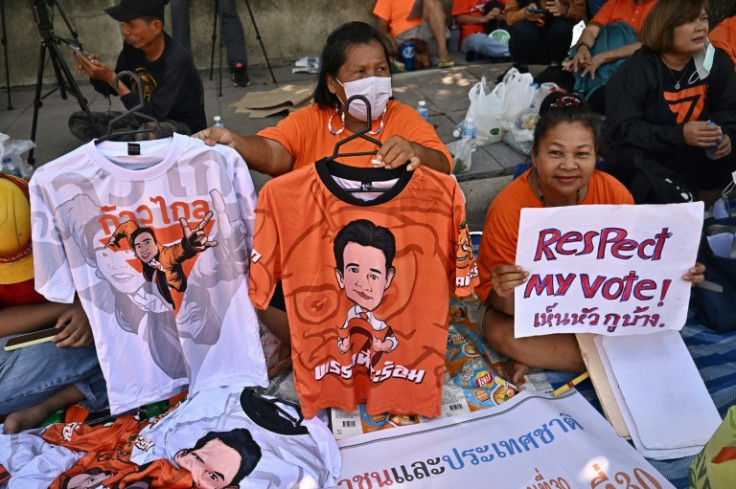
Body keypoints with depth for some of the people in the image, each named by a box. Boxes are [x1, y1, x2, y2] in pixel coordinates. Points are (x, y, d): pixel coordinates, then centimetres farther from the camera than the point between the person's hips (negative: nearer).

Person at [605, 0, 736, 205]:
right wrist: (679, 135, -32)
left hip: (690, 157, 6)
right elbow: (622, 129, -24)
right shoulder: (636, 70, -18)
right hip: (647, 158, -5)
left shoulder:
----
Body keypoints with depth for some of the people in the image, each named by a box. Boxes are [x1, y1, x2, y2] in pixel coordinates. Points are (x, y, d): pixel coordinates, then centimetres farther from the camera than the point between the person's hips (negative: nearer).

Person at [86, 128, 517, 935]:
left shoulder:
----
▶ Task to complete: Identify and extract each line of the listing that contains "right".

▶ Worked solution:
right wrist: (679, 135, -32)
right elbow: (622, 129, -24)
right shoulder: (636, 70, -18)
right hip: (647, 158, -5)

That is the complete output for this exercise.